When you sort Pro-Football-Reference’s Play Index to find quarterbacks who threw at least 20 touchdown passes on 250 or fewer pass attempts, you’ll only find nine names. Of those nine seasons, the most recent was in 1963.
The quarterback in question for that 1963 season was Tom Flores, who more than 55 years later still has the greatest “second half” of a campaign in Raiders history.
Another thing I did on Play Index was look for the best TD:INT ratio seasons in the franchise’s history. Unsurprisingly, Derek Carr has the two best seasons in that regard, 2016 and 2019, respectively. It does not mean much more than the fact that Carr plays in the modern era, though we don’t have to strip him of the honor either.

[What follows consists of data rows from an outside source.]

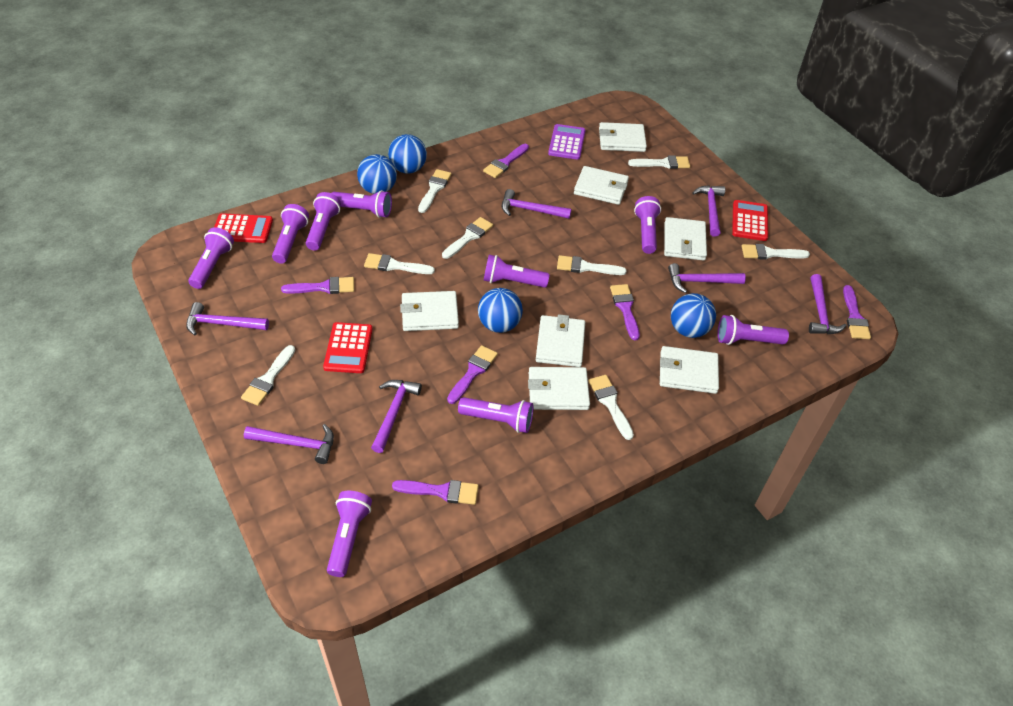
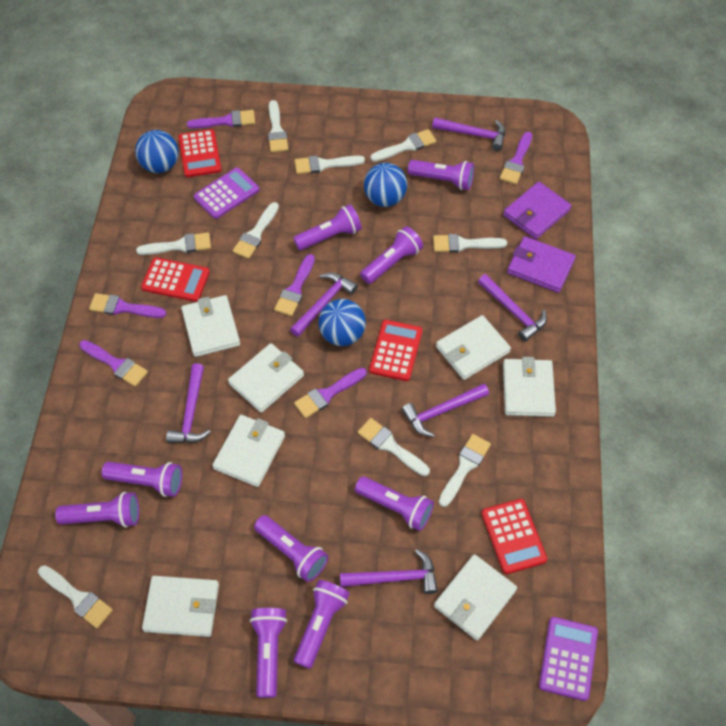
blue ball: 4 -> 3
purple calculator: 1 -> 2
purple hammer: 7 -> 6
purple wallet: 0 -> 2
red calculator: 3 -> 4
white brush: 8 -> 9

Oakland had seen much worse.
In 2002, Rich Gannon threw 26 touchdowns and 10 interceptions. It is honestly a better TD:INT than any other Carr season but I was looking for examples with single-digit interceptions. Don’t worry, it doesn’t mean anything, it was just the parameters for this particular search. Give Gannon all his due and at the same time, let’s acknowledge that regardless of era, Carr has still posted a handful of the best QB seasons in franchise history.
But what about in the second half of a season?
I did a new search, this time looking for the best TD:INT ratios in Raiders history from “Game 9” to the end of the season. We know that 16-game seasons haven’t always existed though and so that did give skewed results. Those results didn’t skew hard enough to keep Tom Flores from the top though. Not by a longshot.
During his rookie campaign with a rookie team in 1960, Flores led the NFL in passer rating (71.8) and completion percentage (54%) as the team went 5-8. They struggled in 1961, Flores going 2-12 as starter, and then he missed all of 1962 because of tuberculosis.
Then came his return in 1963, the first under head coach Al Davis.
The Raiders opened 2-0 behind quarterback Cotton Davidson, once the fifth overall pick in the draft but now the guy who threw 23 interceptions in 13 games a year earlier. That ‘62 Davidson then returned, going 22-of-63 for 308 yards and five interceptions over the next three games, all losses for Oakland.
In comes Flores.
It’s not as though he wasn’t a part of the offense already. Flores had played considerably in all five games so far but he got the start and threw a season-high 32 passes in Week 6 against BOSTON. He also threw three interceptions in a fourth straight loss. Better fortunes were coming.
The Raiders won their next three games, mostly thanks to Davidson throwing six touchdowns in Weeks 8 and 9 combined. But Flores had unthinkable numbers in the final five weeks, throwing 14 touchdowns against only three interceptions. That was in just five games, including 11 in the final two.
Oakland started 2-4 and finished 10-4.
And guess who made the Pro Bowl:
Despite throwing a touchdown on 8.1% of his throws, Flores wasn’t quite strong in every facet of the game. And despite the winning streak, the Raiders fell one win shy of make the playoffs. That honor instead went to the San Diego Chargers, a team that Oakland beat twice in the regular season. The Chargers beat BOSTON for the championship, a team that actually swept the Raiders that year, winning 20-14 both times.
All these years later, Flores’ 14 TD and four interceptions from Game 9 and on is at least one of the best finishes by a quarterback in franchise history. The highest passer rating belongs to Ken Stabler, who had 12 TD/6 INT and a 114.9 rating in the final five games of 1976. Flores is second and Stabler’s 1974 campaign is third.
In ninth place here would be Jim Plunkett, who in 1983 had 10 touchdowns and five interceptions in the final seven games. The Raiders won their second of two Super Bowl championships in four years that season and the head coach of both of those teams was, as you well know, Tom Flores.